### WHAT THIS TASK INVOLVES
Where the material below has a line containing "Iva inclusa", start repeating exactly, and keep going through the line containing "Portugal ’23", with no other lines.

### DATA FOR THIS EXERCISE
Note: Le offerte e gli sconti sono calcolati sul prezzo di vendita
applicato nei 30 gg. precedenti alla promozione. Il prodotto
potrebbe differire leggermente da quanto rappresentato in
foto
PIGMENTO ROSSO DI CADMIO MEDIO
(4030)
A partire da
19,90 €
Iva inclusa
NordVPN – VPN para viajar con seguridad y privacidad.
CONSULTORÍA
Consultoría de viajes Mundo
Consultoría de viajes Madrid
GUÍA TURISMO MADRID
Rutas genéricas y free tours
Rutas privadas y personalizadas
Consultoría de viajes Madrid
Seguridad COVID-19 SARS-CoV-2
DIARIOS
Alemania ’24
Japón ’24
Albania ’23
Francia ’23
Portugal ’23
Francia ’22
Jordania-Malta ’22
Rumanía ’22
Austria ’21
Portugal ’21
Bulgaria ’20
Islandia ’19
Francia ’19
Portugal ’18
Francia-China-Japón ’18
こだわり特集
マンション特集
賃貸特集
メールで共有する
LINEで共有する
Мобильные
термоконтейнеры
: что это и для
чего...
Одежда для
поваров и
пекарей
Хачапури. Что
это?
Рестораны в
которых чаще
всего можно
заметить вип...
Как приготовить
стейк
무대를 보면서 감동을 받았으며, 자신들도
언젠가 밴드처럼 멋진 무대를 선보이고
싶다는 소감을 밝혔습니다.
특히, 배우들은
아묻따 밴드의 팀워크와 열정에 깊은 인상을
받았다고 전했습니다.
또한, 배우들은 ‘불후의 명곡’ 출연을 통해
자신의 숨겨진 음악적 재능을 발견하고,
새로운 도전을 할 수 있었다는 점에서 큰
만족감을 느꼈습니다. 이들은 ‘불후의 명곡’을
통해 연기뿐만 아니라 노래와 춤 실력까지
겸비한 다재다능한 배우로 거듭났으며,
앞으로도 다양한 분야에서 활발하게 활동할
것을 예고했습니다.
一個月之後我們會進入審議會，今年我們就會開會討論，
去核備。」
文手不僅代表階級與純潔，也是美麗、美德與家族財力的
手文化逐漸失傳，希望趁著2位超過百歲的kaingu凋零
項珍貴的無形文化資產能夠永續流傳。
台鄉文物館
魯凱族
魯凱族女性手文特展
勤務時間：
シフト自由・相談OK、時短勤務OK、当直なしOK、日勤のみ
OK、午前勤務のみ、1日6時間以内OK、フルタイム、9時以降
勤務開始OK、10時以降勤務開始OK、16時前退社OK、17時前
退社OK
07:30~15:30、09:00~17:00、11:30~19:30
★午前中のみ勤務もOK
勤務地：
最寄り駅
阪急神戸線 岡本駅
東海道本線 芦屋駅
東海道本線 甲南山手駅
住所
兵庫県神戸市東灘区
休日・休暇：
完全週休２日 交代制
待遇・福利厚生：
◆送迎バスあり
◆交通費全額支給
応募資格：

### COMPLETED EXERCISE
Iva inclusa
NordVPN – VPN para viajar con seguridad y privacidad.
CONSULTORÍA
Consultoría de viajes Mundo
Consultoría de viajes Madrid
GUÍA TURISMO MADRID
Rutas genéricas y free tours
Rutas privadas y personalizadas
Consultoría de viajes Madrid
Seguridad COVID-19 SARS-CoV-2
DIARIOS
Alemania ’24
Japón ’24
Albania ’23
Francia ’23
Portugal ’23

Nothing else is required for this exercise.